And now all the engine manufacturers have been summoned to another meeting with Whiting.
Will the new rules put a dampener on Red Bull's domination of the 2011 season? Photo: Reuters
I would imagine this will run into Saturday and possibly race day, too. F1 loves nothing more than a good row over technology.
For those interested, here is an edited transcript of the row between Whitmarsh and Horner. Those who want to read the whole thing will find it on the FIA website. (http://www.fia.com).
The argument started when I asked whether there was a level playing field and whether this was the end of the matter.
Horner: "First of all there was a technical directive that effectively turned it all off. That was met with reticence by the manufacturers, and it has been very much a manufacturer issue.
"Certain teams were then allowed to have fired overrun, to fuel their overrun, of which there were also secondary benefits, through the exhaust plumes and thrusts that creates.
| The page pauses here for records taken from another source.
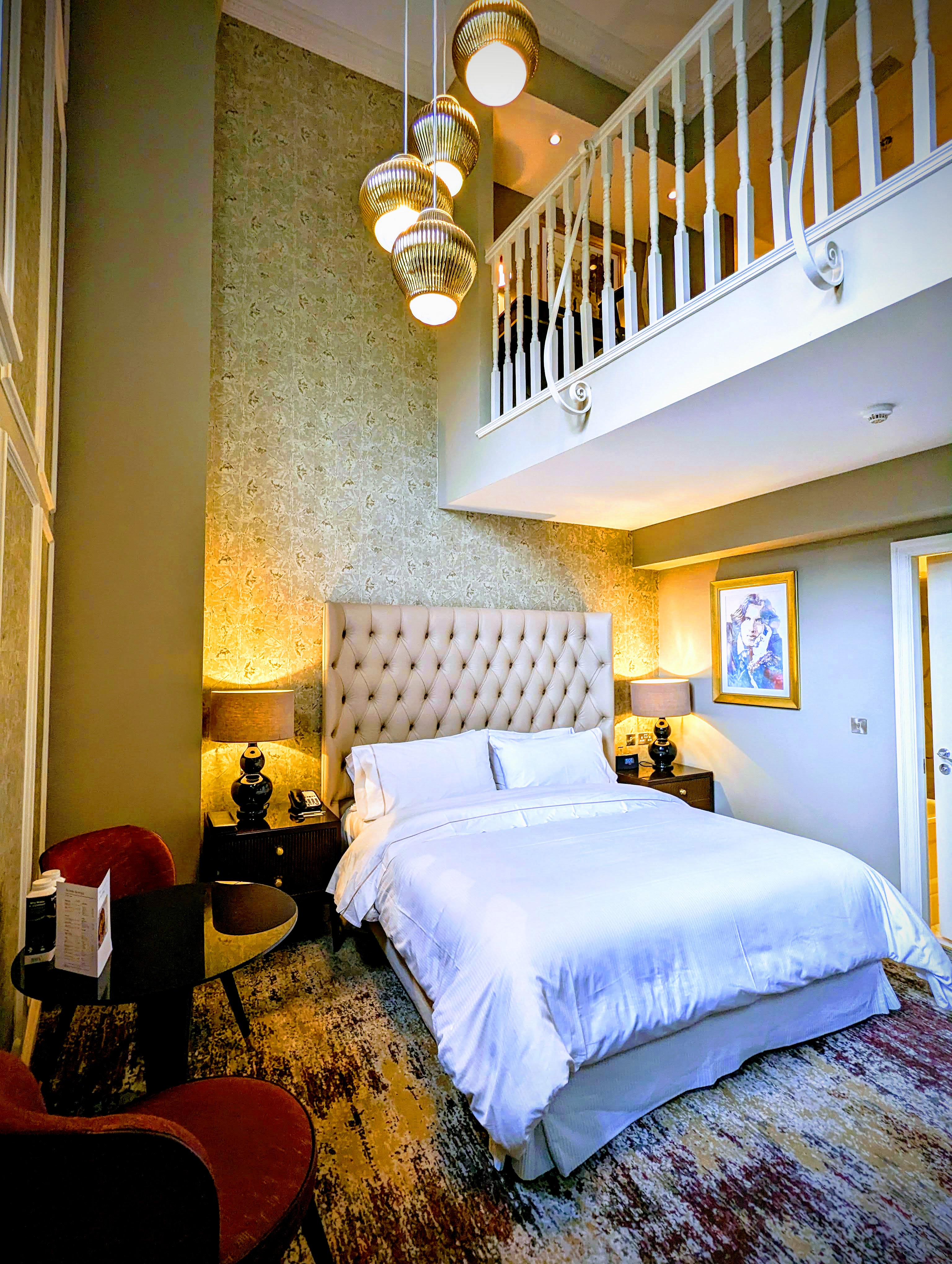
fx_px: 585
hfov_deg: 78.2
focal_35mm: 16
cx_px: 476
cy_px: 632
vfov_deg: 94.4
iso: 85
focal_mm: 2.35
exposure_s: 1/25
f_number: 2.2
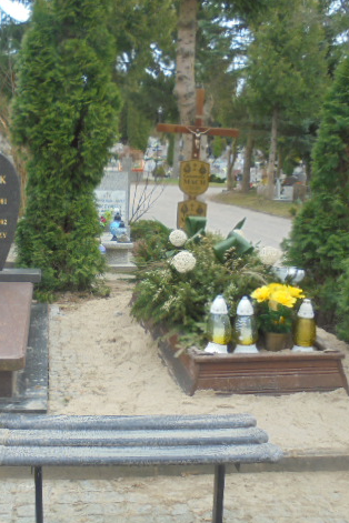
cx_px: 88
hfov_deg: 32.0
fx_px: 596
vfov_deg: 47.4
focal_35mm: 41
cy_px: 261
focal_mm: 5.3
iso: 100
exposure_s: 1/200
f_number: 3.7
"Renault presented their position to the FIA - and let's not forget this is an extraordinarily complex matter - to demonstrate that precedent is there that - for purposes of throttle blip (when changing down the gears) and reliability - cold-air blowing, open throttle, was a necessary part of the operation of their engine otherwise it would cause serious issues.
"It would be unfair to allow fired overrun and not allow the same parameters for another engine manufacturer.
"It is a very difficult job for the FIA to pick their way through this and I think all credit to them, they have looked to be as fair, balanced and equitable as they decreed they would be, to come up with a solution that they have.
"We are not totally happy with the solution that we have, that's for sure. I'm sure Martin isn't with his and I'm sure there are a lot of conspiracies in the paddock.
"But that's just circumstantial at the end of the day. The fundamentals are that the engine manufacturers have been treated in a fair and equitable manner."
Whitmarsh: "I'm sure people set out to do that. There have been about six technical directives on the subject so far and when the goalposts are moving part-way through a practice session, it makes it quite difficult.
"To do this in a fairly cloudy, ambiguous and changing way, inevitably in a competitive environment every team feels it's been hard done by. At the moment, potentially a lot of teams will end up making arguments to cold-blow.
"Renault have been in that domain for some time. Other teams haven't and don't have that experience. We are talking a very substantial performance benefit here."
Horner: "Why is it any more of a performance benefit than fired overrun? At the end of the day, Renault is allowed a fired over-run but it can't for reliability purposes."
Whitmarsh: "No, but clearly if under braking the throttles are open 50%, it is a reasonable benefit. It is a lot of gas going through. I would imagine all engines will end up doing that, which isn't what was envisaged when it was said we are going to stop engine blowing."
Horner: "So Mercedes engines aren't firing on overrun?"
Whitmarsh: "They've been constrained."
Horner: "As have Renault."
Whitmarsh: "Providing the constraints are the same for everyone, but clearly the fact we're having this discussion, it's messy.
"The intention people believed was that we were going to stop exhausts blowing when the driver didn't have his foot on the throttle. I think that was a simple concept. But that concept has been deflected. Therefore it hasn't been clear.
"The fact these things were only coming out in the course of today [Friday] is fairly extraordinary. But nonetheless I'm sure we'll remain calm and pick our way through.
"But probably better to make changes to the regulations between seasons and not in seasons, and to make regulations that are clear and unambiguous.
"At the moment a lot of people are getting emotional about the situation and I can understand why it's frustrating for the engineers not to know what it is we are allowed to do. By cold blowing, you're getting an extra 30 or 40 points of rear downforce in braking and that's quite an attractive thing, so if you can do it you're going to do it."
Horner: "Let's not make any mistake here. Firing on overrun, the thrust that that generates through the exhaust, generates a bigger effect. Let's just be absolutely clear on that."
Whitmarsh: "And that's been largely contained. A lot of those strategies are not permissible now."
Horner: "I read the technical directive that four-cylinder fired over-run was permissible for certain competitors and that includes your engine. As far as we understood, before Renault were allowed their parameters ,obviously there was a significant advantage going to any Mercedes-powered team.
"As you can see, it's a massively complex subject and the one thing Martin and I will agree on is it should have been addressed at the end of the year. But unfortunately here we are."